WHAT IS BEING ASKED: Give again, word for word, the lines below that run from the line with "ring pip: (392, 346)" through the line with "pinky tip: (397, 134)". Drop the pictures.

DATA FOR PROCESSING:
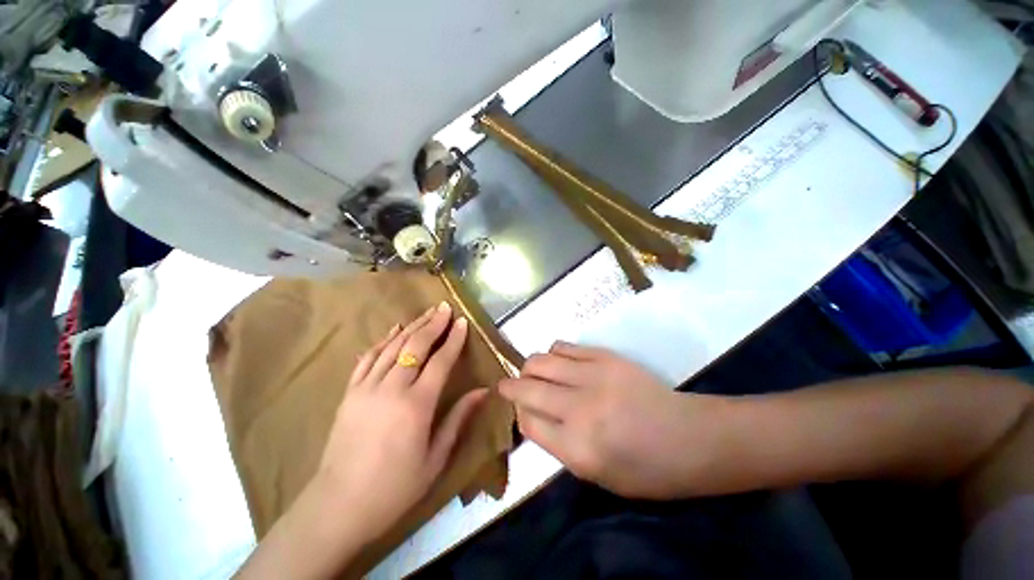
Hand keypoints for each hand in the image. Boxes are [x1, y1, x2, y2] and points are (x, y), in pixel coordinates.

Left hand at [316, 302, 487, 539]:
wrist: (338, 506)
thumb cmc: (395, 487)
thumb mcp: (435, 458)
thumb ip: (458, 418)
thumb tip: (482, 391)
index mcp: (416, 405)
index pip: (440, 361)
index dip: (453, 339)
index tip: (462, 322)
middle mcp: (391, 389)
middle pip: (415, 346)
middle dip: (433, 324)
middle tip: (445, 308)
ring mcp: (366, 388)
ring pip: (392, 346)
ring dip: (412, 326)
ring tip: (426, 312)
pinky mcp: (350, 393)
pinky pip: (368, 358)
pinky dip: (383, 340)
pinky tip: (393, 329)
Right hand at [499, 341, 730, 498]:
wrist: (689, 437)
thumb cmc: (644, 469)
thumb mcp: (595, 475)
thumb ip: (556, 444)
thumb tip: (529, 414)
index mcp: (578, 448)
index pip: (527, 421)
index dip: (517, 413)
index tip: (516, 409)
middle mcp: (580, 408)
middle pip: (527, 387)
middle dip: (511, 386)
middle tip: (509, 386)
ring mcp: (593, 376)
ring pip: (540, 360)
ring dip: (530, 367)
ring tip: (534, 374)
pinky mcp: (605, 356)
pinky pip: (563, 346)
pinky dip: (553, 354)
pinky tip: (558, 363)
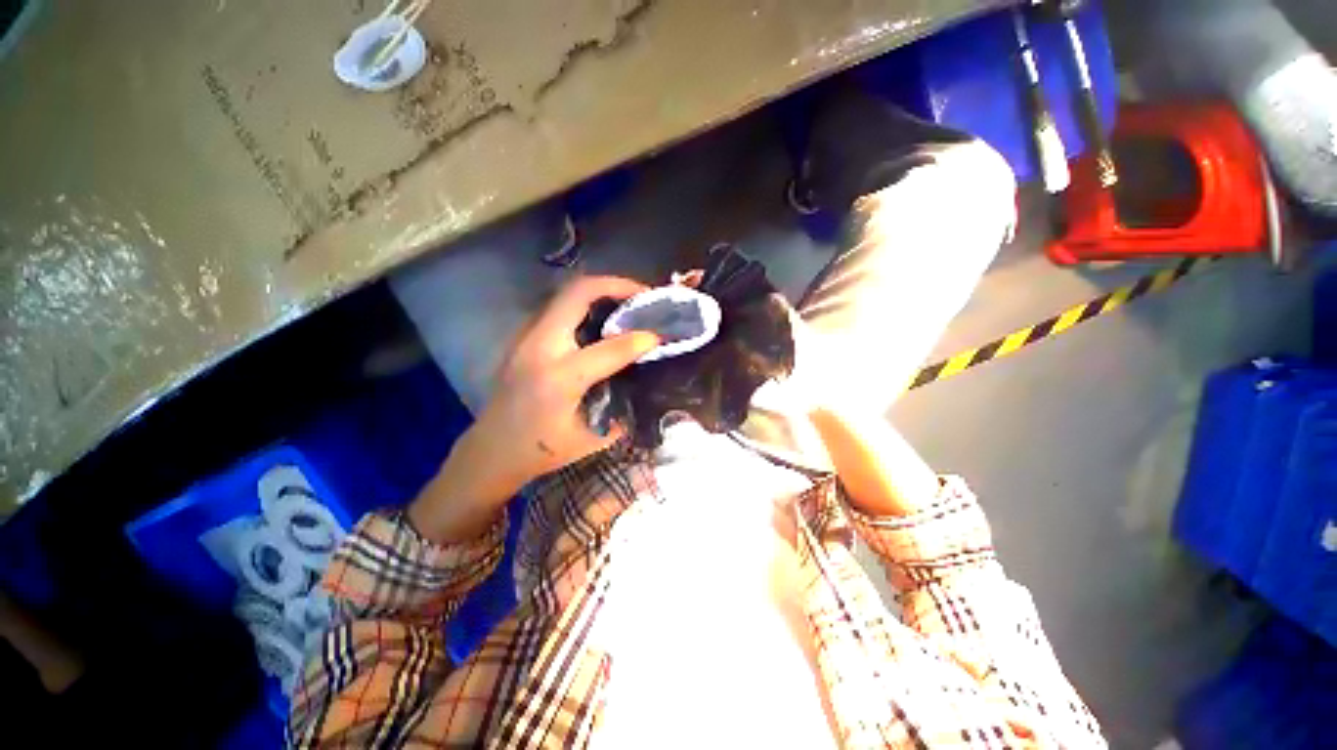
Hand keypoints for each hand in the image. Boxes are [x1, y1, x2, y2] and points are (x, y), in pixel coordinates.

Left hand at [409, 277, 658, 542]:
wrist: (491, 451)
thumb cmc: (541, 451)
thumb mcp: (591, 438)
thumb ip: (622, 406)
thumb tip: (646, 379)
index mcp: (560, 378)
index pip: (611, 347)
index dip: (641, 338)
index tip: (661, 334)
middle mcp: (540, 347)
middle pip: (578, 293)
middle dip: (617, 286)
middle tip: (644, 296)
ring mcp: (527, 337)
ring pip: (567, 294)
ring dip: (601, 292)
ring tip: (628, 303)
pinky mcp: (523, 338)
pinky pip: (559, 307)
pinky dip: (586, 304)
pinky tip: (603, 320)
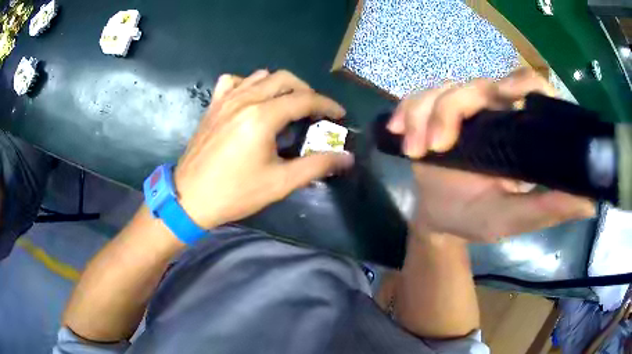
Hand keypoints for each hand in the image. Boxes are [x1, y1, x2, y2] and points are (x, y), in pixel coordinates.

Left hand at [175, 70, 353, 229]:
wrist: (190, 198)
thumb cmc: (235, 193)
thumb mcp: (279, 183)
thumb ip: (316, 166)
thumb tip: (347, 158)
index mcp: (262, 116)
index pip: (304, 99)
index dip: (327, 105)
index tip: (339, 114)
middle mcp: (244, 99)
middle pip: (285, 79)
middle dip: (306, 91)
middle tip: (314, 111)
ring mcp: (225, 99)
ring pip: (260, 76)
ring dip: (280, 86)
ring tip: (287, 105)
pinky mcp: (213, 105)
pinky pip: (234, 81)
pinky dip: (249, 84)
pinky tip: (251, 99)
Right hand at [388, 68, 594, 241]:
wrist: (439, 220)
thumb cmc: (477, 218)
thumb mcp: (514, 218)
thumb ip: (548, 208)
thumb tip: (590, 201)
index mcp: (518, 130)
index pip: (529, 87)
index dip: (521, 83)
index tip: (508, 97)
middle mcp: (492, 111)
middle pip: (475, 85)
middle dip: (451, 109)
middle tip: (436, 146)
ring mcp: (460, 110)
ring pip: (441, 90)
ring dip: (423, 116)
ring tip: (415, 152)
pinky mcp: (431, 113)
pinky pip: (415, 99)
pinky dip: (405, 113)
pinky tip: (397, 134)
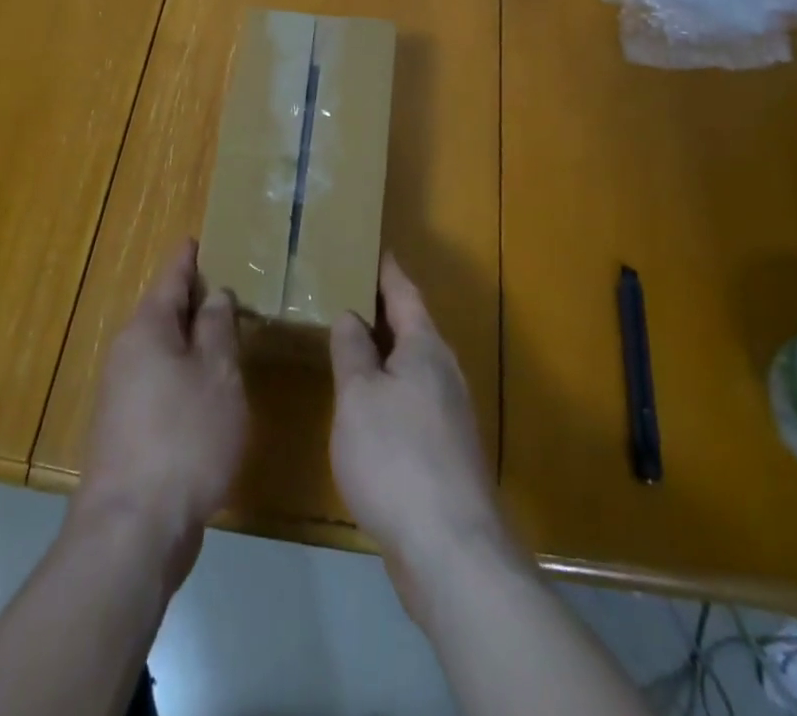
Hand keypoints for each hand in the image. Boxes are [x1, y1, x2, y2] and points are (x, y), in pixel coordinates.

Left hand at [74, 239, 246, 590]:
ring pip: (161, 350)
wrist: (133, 530)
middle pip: (162, 313)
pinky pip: (159, 381)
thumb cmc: (184, 438)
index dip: (187, 259)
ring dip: (189, 339)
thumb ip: (218, 329)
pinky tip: (206, 387)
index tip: (197, 239)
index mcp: (147, 330)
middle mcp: (127, 354)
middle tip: (225, 285)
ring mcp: (122, 395)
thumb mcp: (217, 376)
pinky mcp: (126, 431)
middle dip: (191, 299)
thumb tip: (214, 296)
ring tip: (223, 332)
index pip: (170, 278)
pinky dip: (183, 372)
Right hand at [330, 254, 514, 614]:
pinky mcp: (444, 450)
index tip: (373, 247)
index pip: (404, 292)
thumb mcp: (358, 396)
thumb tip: (351, 315)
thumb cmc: (396, 457)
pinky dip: (388, 388)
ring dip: (385, 352)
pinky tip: (367, 404)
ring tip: (350, 343)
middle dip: (383, 310)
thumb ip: (352, 350)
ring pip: (412, 366)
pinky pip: (411, 399)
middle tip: (346, 292)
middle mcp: (443, 371)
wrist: (451, 549)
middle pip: (412, 327)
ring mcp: (449, 412)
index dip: (387, 269)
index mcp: (424, 347)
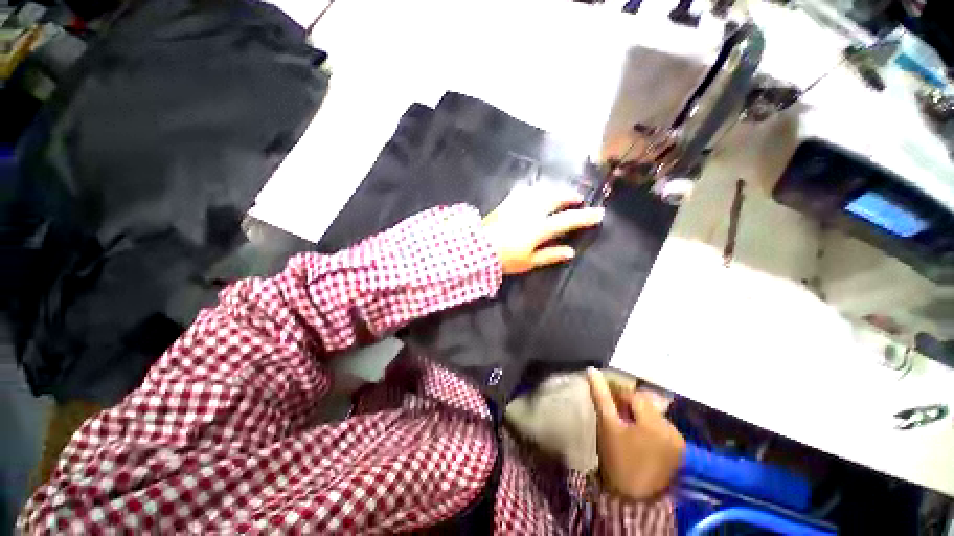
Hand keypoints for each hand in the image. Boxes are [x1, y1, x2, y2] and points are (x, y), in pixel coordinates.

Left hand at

FINAL ANSWER:
ring pip: (392, 346)
ring dip: (412, 326)
ring tip: (426, 312)
pinky mcp: (350, 393)
pinky pip: (368, 358)
pinky dip: (383, 340)
pinky tip: (393, 329)
Right hand at [499, 341, 730, 498]:
wrist: (689, 437)
thumb cmc: (644, 469)
thumb mcp: (595, 475)
thumb ip: (556, 444)
thumb tip: (529, 414)
index mcp: (578, 448)
index pip: (527, 421)
index dip: (517, 413)
index tip: (516, 409)
middle mcp: (580, 408)
middle pip: (527, 387)
middle dip: (511, 386)
middle tip: (509, 386)
ring mcp: (593, 376)
ring pip: (540, 360)
ring dip: (530, 367)
ring tip: (534, 374)
pinky mcp: (605, 356)
pinky pip: (563, 346)
pinky dip: (553, 354)
pinky tip: (558, 363)
Hand keypoints for each hand in the image. Boxes are [x1, y1, x2, y2] and points are (x, y), in pixel coordinates.

Left hand at [409, 277, 658, 542]:
wrist: (491, 451)
thumb cmc: (541, 451)
thumb mcp: (591, 438)
thumb ip: (622, 406)
thumb tip: (646, 379)
index mcp: (560, 378)
index pip: (611, 347)
index dip: (641, 338)
index tip: (661, 334)
middle mcp: (540, 347)
middle pip: (578, 293)
middle dip: (617, 286)
middle tip: (644, 296)
ring mcp: (527, 337)
ring pip: (567, 294)
ring dip: (601, 292)
ring tip: (628, 303)
pinky mcp: (523, 338)
pinky pip: (559, 307)
pinky dip: (586, 304)
pinky tip: (603, 320)
Hand keypoints for each hand in the image. Boxes are [x1, y1, x2, y2] and points are (x, y), in pixel coordinates.

Left hand at [175, 70, 353, 229]:
wrist: (190, 198)
thumb cmc: (235, 193)
thumb mcp: (279, 183)
thumb ip: (316, 166)
thumb tip: (347, 158)
index mcp: (262, 116)
index pip: (304, 99)
index dip: (327, 105)
index tip: (339, 114)
middle mcp: (244, 99)
middle pip: (285, 79)
middle dip: (306, 91)
middle tip: (314, 111)
ring mcp: (225, 99)
ring pip: (260, 76)
ring dip: (280, 86)
ring tip: (287, 105)
pinky mcp: (213, 105)
pinky pip: (234, 81)
pinky dip: (249, 84)
pinky tip: (251, 99)
Right hand at [388, 68, 594, 241]:
wrist: (439, 220)
thumb cmc: (477, 218)
thumb mcp: (514, 218)
thumb ip: (548, 208)
thumb tip: (590, 201)
index mcp: (518, 130)
index pip: (529, 87)
index dip: (521, 83)
index tip: (508, 97)
middle mcp: (492, 111)
middle pip: (475, 85)
middle dip: (451, 109)
middle tip: (436, 146)
ring mcp: (460, 110)
ring pip: (441, 90)
ring dip: (423, 116)
ring tip: (415, 152)
pinky mcp: (431, 113)
pinky pip: (415, 99)
pinky dip: (405, 113)
pinky tip: (397, 134)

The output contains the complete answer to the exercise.